I read this verse last night and the subsequent verses and thought how applicable it is to my current life and probably yours. NOW is the time to seek the Lord, while He still may be found. NOW, not later, not when you're less tired or when all that paperwork gets done. Not right after your pop that movie in or go run a few errands. Not after you already get to work or after you do your morning schedule. But NOW. Ok, maybe I'm speaking a little more to myself here but I far to often wake up and think I can sleep a little later and read my Bible after I get out of the shower. I think I can run those morning errands and then I'll have time to sit down and pray, when it's "more convenient" to my schedule. I think, after I go to this meeting then I have the rest of the day off so I'll wait, and here's the good Christian kicker, so I'll have 'more time' to sit down and do it instead of right now. It's so wrong.

Jesus commands us, "Watch and pray that you may not enter into temptation. The spirit indeed is willing, but the flesh is weak" Matthew 26:41. I've realized recently that I would have to put a "so very" in front of weak from Jesus' words. My flesh is so very weak. I give in to fatigue, convincing myself that I'm treating my body like a holy temple like God also commands. Here's the truth. If we want to justify our actions to make ourselves feel more spiritual or holy we can, there's always a band aid in scripture. But, if you're wanting it to be like it was intended, in it's authenticity, then it's not a band aid to make you feel better, but it's also not a bullet to make you helpless. Hosea says, "Sow for yourselves righteousness; reap steadfast love, break up your fallow ground."
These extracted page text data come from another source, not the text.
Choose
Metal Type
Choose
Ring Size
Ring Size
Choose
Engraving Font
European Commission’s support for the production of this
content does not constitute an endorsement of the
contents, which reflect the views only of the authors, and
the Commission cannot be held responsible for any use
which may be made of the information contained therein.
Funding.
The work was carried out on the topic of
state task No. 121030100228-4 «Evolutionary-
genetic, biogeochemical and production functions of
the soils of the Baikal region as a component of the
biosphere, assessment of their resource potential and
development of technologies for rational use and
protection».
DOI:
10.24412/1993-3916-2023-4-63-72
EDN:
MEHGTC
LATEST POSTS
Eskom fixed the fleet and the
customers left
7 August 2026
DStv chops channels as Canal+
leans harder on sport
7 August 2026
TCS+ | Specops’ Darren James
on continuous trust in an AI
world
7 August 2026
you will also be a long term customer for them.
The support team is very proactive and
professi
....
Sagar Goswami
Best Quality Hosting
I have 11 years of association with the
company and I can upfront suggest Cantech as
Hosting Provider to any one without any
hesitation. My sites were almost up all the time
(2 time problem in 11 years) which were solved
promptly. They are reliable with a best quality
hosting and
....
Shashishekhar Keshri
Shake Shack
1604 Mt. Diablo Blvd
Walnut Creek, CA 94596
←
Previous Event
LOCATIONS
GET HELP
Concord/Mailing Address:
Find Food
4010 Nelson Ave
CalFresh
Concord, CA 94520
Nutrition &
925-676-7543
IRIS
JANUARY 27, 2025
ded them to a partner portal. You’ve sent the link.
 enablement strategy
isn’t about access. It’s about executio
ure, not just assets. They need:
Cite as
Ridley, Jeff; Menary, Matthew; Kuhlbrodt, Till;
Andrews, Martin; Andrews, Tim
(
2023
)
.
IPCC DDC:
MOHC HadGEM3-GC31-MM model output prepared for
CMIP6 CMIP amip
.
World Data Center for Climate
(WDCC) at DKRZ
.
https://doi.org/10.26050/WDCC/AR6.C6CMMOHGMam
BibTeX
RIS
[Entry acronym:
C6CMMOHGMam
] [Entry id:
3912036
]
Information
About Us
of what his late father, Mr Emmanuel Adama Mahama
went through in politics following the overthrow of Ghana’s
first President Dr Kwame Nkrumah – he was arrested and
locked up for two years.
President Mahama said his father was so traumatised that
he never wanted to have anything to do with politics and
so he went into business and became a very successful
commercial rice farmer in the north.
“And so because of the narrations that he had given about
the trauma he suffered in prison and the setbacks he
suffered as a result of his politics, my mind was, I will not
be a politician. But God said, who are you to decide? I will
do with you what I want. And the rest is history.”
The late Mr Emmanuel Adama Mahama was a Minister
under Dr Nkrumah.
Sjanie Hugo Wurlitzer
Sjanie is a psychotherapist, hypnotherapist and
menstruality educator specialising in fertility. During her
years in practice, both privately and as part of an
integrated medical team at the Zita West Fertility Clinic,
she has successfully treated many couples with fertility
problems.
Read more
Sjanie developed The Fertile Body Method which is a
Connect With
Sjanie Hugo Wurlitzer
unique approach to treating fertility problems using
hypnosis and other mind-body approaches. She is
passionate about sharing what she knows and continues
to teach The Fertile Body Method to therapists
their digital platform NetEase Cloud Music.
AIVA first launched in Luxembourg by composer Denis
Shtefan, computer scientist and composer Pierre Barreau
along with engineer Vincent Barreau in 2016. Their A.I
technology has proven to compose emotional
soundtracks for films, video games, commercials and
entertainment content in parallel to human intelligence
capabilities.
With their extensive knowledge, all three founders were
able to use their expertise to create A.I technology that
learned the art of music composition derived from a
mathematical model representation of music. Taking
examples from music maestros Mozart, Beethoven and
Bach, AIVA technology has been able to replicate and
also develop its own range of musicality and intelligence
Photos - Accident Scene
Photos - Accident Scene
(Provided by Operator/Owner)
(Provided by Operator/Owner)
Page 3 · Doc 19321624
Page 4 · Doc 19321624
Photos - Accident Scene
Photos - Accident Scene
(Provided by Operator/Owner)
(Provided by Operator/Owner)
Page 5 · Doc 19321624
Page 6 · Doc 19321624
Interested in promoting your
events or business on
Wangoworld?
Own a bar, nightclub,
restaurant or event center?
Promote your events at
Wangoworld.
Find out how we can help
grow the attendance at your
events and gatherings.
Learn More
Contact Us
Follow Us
There are things in my life I'm not proud of, things I hold onto that aren't good for me. There are sins that I commit over and over and I still don 't trust God enough to let them go. I'm choosing not to break up my fallow ground. But you know, because I'm not doing it I'm withholding the shower of righteousness that He promises to rain on me. I act like the Israelites did in Hosea and I act as though that won't be my end. "You have plowed iniquity; you have reaped injustice; you have eaten the fruit of lies. Because you have trusted in your own way and in the multitude of your warriors" v13.

God help us to trust in Your Way, in Your path, in Your direction. Our spirit is willing, but our flesh is so very weak. Let us break up our fallow ground, sow righteousness and reap steadfast love. Let us seek You, Father, while You may be found and while You are near. Teach us how faulty our way is and the great deficiencies of our human defenses and solutions. Let us glimpse your great abundance so that we might be able to more accurately weigh our scales to find how much more valuable your gifts are than our own resources. Let your strength outweigh our fleshly weakness everyday.